Start of Block
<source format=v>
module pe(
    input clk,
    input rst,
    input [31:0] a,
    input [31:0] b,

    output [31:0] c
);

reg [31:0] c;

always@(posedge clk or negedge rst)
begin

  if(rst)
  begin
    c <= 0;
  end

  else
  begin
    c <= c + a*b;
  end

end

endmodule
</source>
End of Block
Start of Block
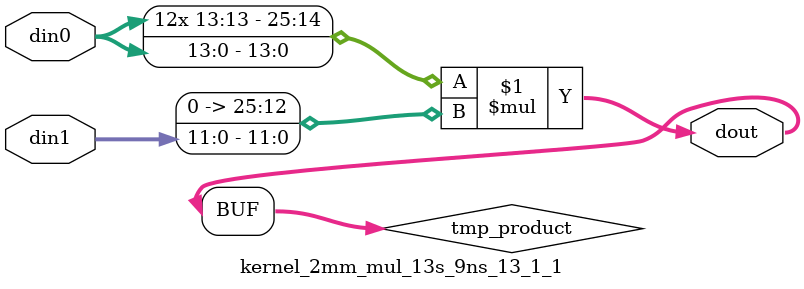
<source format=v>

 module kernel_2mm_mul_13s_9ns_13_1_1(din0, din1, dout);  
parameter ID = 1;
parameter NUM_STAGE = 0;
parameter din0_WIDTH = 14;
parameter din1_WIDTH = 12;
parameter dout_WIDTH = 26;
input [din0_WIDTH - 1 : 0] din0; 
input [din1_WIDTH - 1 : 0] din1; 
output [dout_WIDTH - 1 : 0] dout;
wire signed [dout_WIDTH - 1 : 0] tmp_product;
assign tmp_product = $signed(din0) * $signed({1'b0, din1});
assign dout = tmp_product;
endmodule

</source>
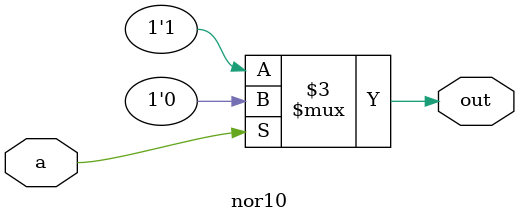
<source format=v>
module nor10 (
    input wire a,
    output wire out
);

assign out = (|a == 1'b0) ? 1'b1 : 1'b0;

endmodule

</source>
End of Block
Exercise prompt: Pull out each line of the entries that contains "assign".

Solution to the exercise:
assign tmp_product = $signed(din0) * $signed({1'b0, din1});
assign dout = tmp_product;
assign out = (|a == 1'b0) ? 1'b1 : 1'b0;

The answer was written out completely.